IEEE Transactions on Cognitive and Developmental Systems, Volume 18, Issue 1, February 2026
Summary
The IEEE Transactions on Cognitive and Developmental Systems, Volume 18, Issue 1, published in February 2026, presents a collection of 21 research articles and two editorials focusing on embodied intelligence, human-robot interaction, and advanced AI systems. Key topics include a systematic review of Spiking Neural Networks (SNNs) for human-robot interaction in rehabilitative wearable robotics, gaze-guided control for knee-ankle prostheses, and optimizing ergonomics for robot-to-human object handovers. The issue also features research on adaptive networks for hip joint angle prediction using continual learning, event-based visual attention for rapid scene analysis, and SNNs for efficient voice activity detection. Further contributions explore task-agnostic learning, multiagent advice exchange, and a novel framework for enhanced emotion recognition integrating EEG and eye movement features, alongside an analysis of Visual Large Language Models' cognitive flexibility.
Key takeaway
For AI Scientists and Research Scientists developing advanced robotic systems or cognitive AI, this issue provides critical insights into the latest methodologies. You should explore the applications of Spiking Neural Networks for efficient processing in human-robot interaction and consider multimodal physiological signals for robust human state prediction.
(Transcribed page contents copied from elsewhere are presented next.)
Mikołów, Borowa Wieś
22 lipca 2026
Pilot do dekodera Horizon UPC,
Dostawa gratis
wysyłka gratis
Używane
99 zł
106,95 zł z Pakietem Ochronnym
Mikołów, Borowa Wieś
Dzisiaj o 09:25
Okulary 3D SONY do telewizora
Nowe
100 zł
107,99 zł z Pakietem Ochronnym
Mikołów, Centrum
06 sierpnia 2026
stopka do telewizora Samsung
The research on embodied intelligence for wearable robotics and multiagent learning offers pathways for developing more adaptive and cooperative autonomous systems.
Key insights
The issue highlights advancements in embodied intelligence, human-robot interaction, and cognitive AI systems.
Principles
- Embodied intelligence enhances wearable robotics.
- SNNs offer efficiency for cognitive tasks.
- Multimodal data improves human state prediction.
Method
Methods include systematic reviews, gaze-guided control, adaptive network training with continual learning, event-based processing, and multiagent reinforcement learning with consistency policies.
In practice
- Implement SNNs for low-power voice detection.
- Develop gaze-guided control for prosthetics.
- Apply multiagent learning for cooperative robotics.
Topics
- Wearable Robotics
- Spiking Neural Networks
- Human-Robot Interaction
- Multiagent Systems
- Cognitive Systems
Best for: AI Scientist, Research Scientist, AI Researcher, Robotics Engineer, AI Engineer
Related on AIssential
Editorial summary, takeaway, and curation by AIssential. Original article published by Computational Intelligence.